The bad guys and the worse guys
I’m looking for a new job. Yesterday evening, sitting in a local café, I shocked my wife by suggesting that I would consider working for an investment bank (in IT, not their signature skullduggery). If you have been reading this blog for any length of time, you may will be as astonished as she was – after all this ranting and raving about the causes of the recent crisis and recession, how could I possibly be thinking of working for such dreadful people! What a hypocrite!
Maybe. But the answer is, the investment banks are indisputably the bad guys, but where are the good guys? Haven’t you ever worked for someone who was doing some good, my wife replied? Someone who treated their staff well and was doing something socially useful (as opposed to the irredeemable social parasitism of the contemporary investment bank)?
Not really, I answered. Well, it’s not that they are all relentlessly evil, but rather that all their benevolence seems to stem from the single-minded desire to maximise profits. And if you had to be nice to people to achieve that, then you were damned well nice to them. And when it becomes more profitable to treat them like dirt, that too will come to pass.
Nor are personnel policies the only issue.
- Some years ago I was working for a major testing consultancy. It collapsed as a result of the .dotcom debacle. And then the fun began. Within a few months we were hearing fascinating tales about the board being investigated by the FBI and our own ex-CEO being highly sought by some quite undesirable company that wanted a word about their relationship.

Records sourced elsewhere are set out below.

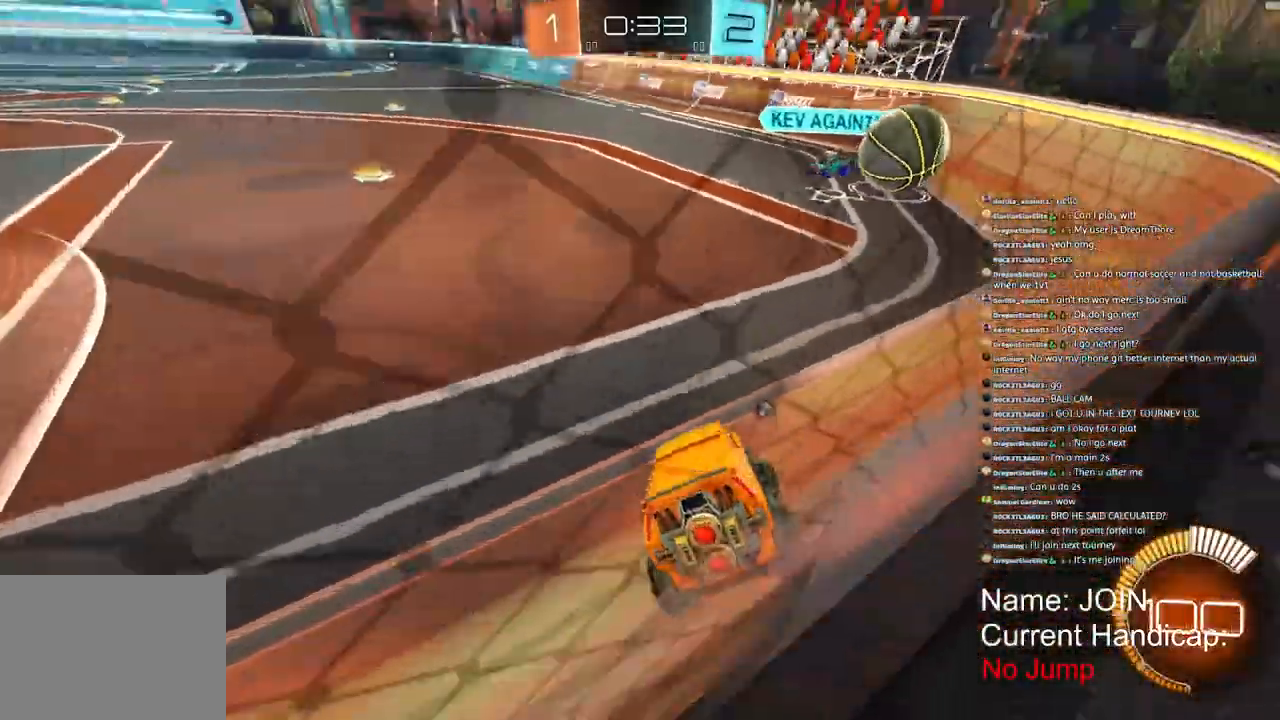
{"buttons": ["R1", "R2"], "left_stick": "up-right", "right_stick": "center", "events": [[233, "left_stick", "right"], [250, "R1", "down"], [400, "left_stick", "up-right"]]}
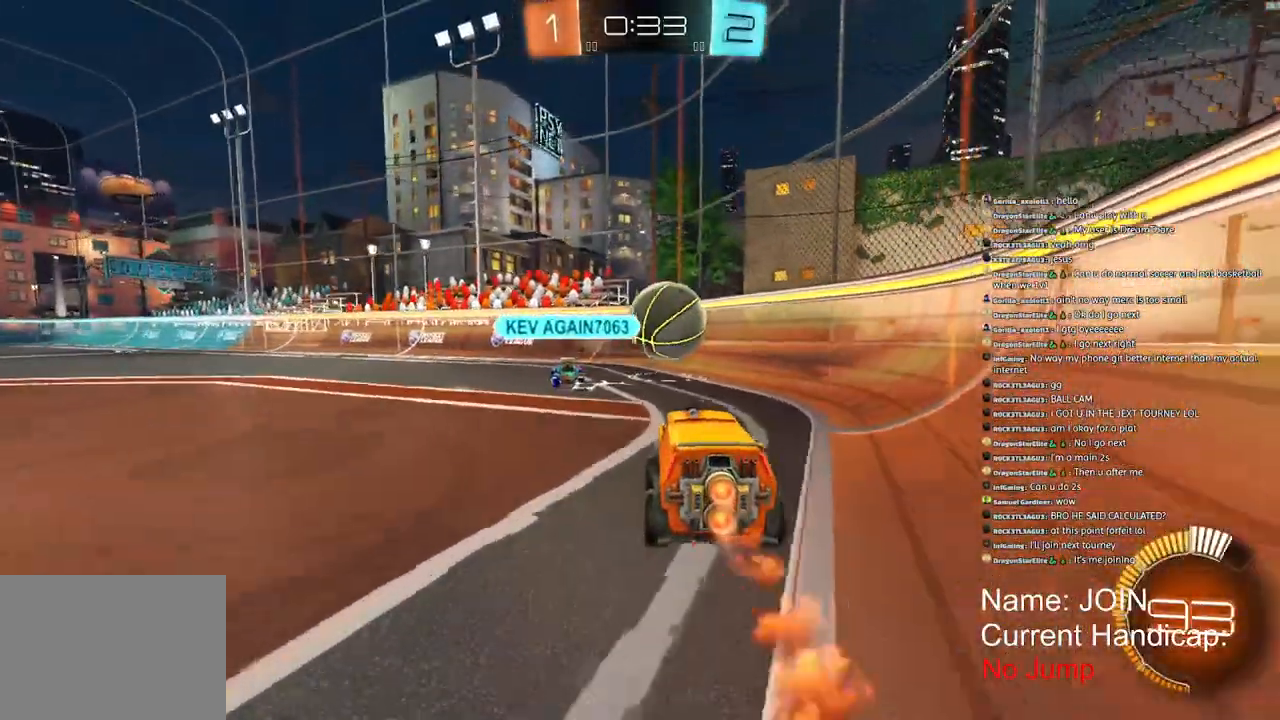
{"buttons": ["R1", "R2"], "left_stick": "right", "right_stick": "center", "events": [[483, "left_stick", "right"]]}
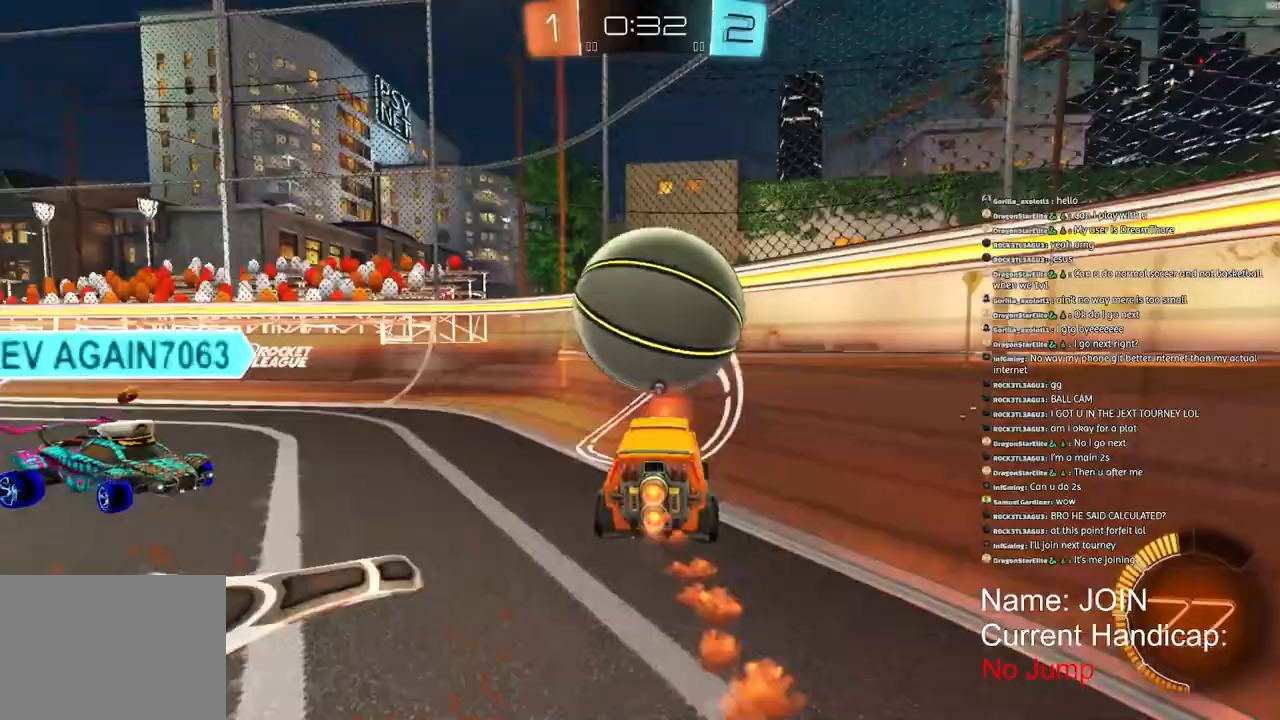
{"buttons": ["R2"], "left_stick": "center", "right_stick": "center", "events": [[50, "R1", "up"], [467, "left_stick", "center"]]}
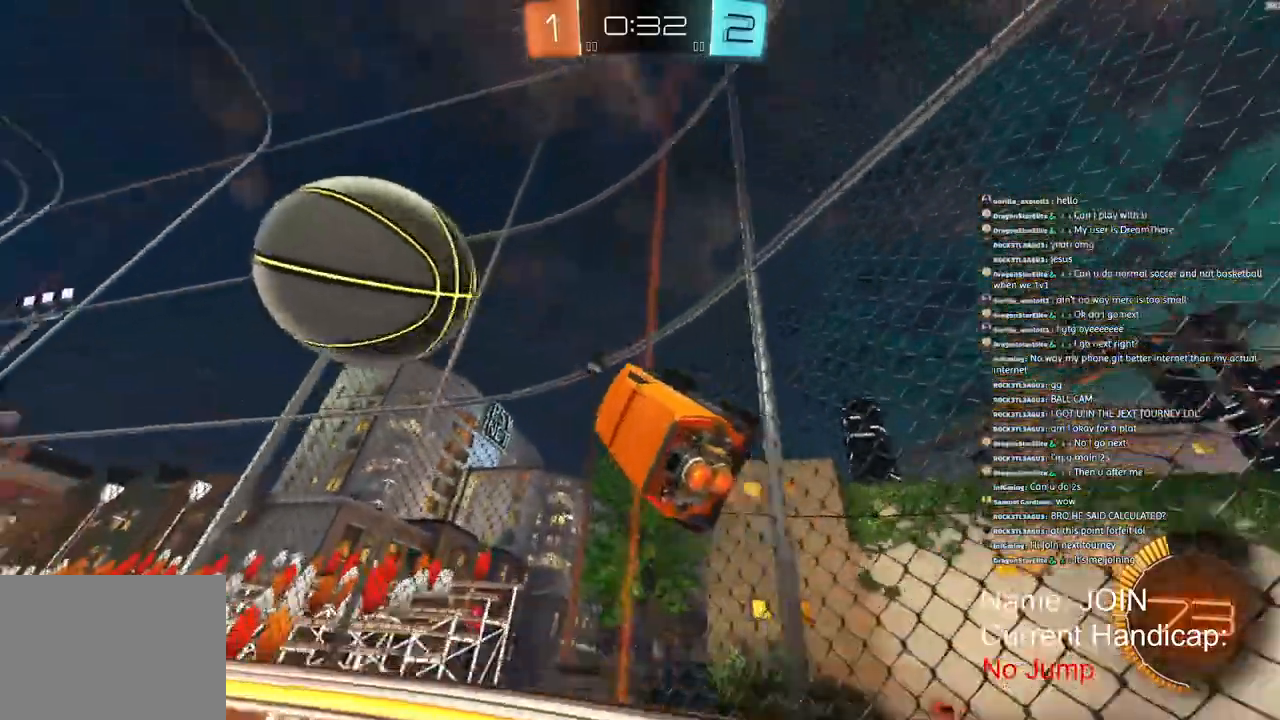
{"buttons": ["R2"], "left_stick": "center", "right_stick": "center", "events": []}
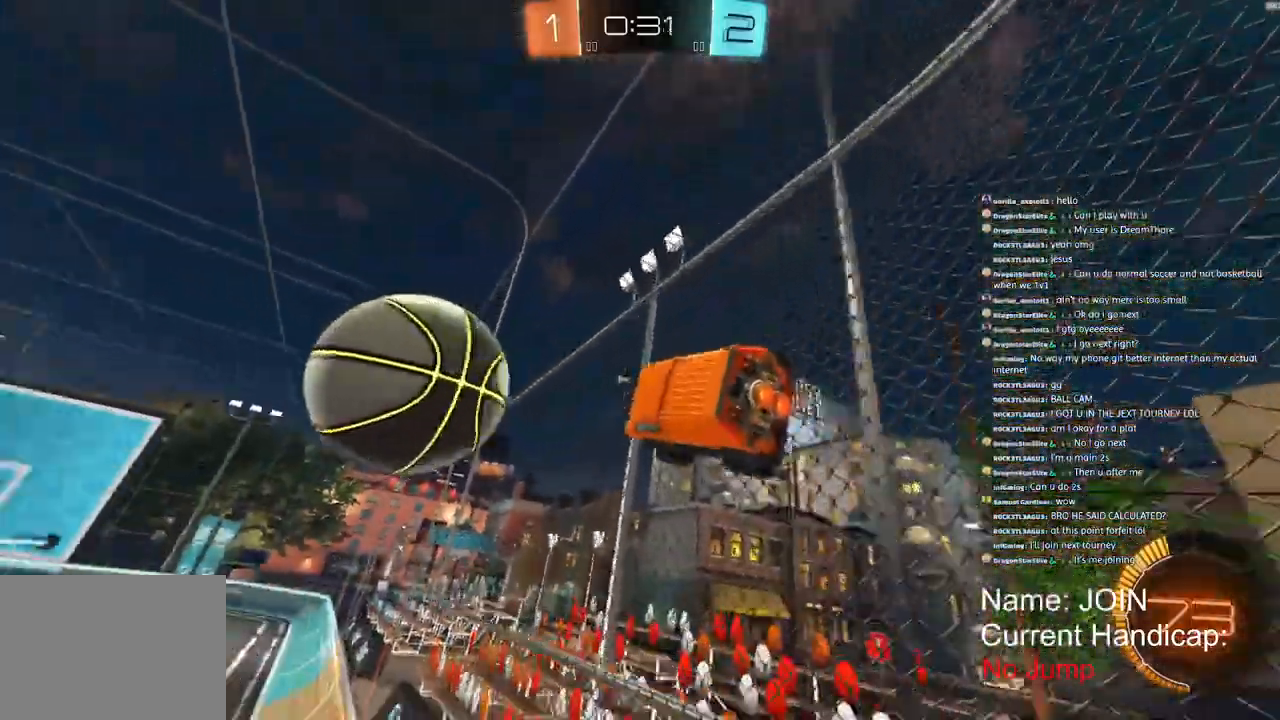
{"buttons": ["R2"], "left_stick": "left", "right_stick": "center", "events": [[133, "L2", "down"], [250, "L2", "up"], [400, "left_stick", "left"]]}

- More recently, I spent some time with a major UK supermarket. Their employees told me that they were pretty good to work for – but as soon as you found out anything about how they exploited their suppliers, you’d realise that this was not out of unqualified benevolence. And so on. It’s the norm – companies are indeed becoming more benevolent, but only a) where they have to, and b) it’s the price they pay for extracting more and more high-level value from the employees – you only give potted plants to the ones who need a comfortable environment in which to work effectively.
- Or going right back into ancient history, when the creative accounting practices used by Arthur Andersen at Enron came to light, I seem to recall that the reaction of many people in the City was ‘Why couldn’t you do that for us?’
Conversely, the investment bankers aren't breaking the system - on the contrary, they represent its apotheosis.
So perhaps I’m making the wrong distinction – there are bad guys, and there are worse guys. The worse guys seem only to be a little smarter and little more determined than the not-quite-so-bad guys, but fundamentally? I’m not sure I can really tell the difference anymore. I’d love a job with the good guys, but I have no idea who they are.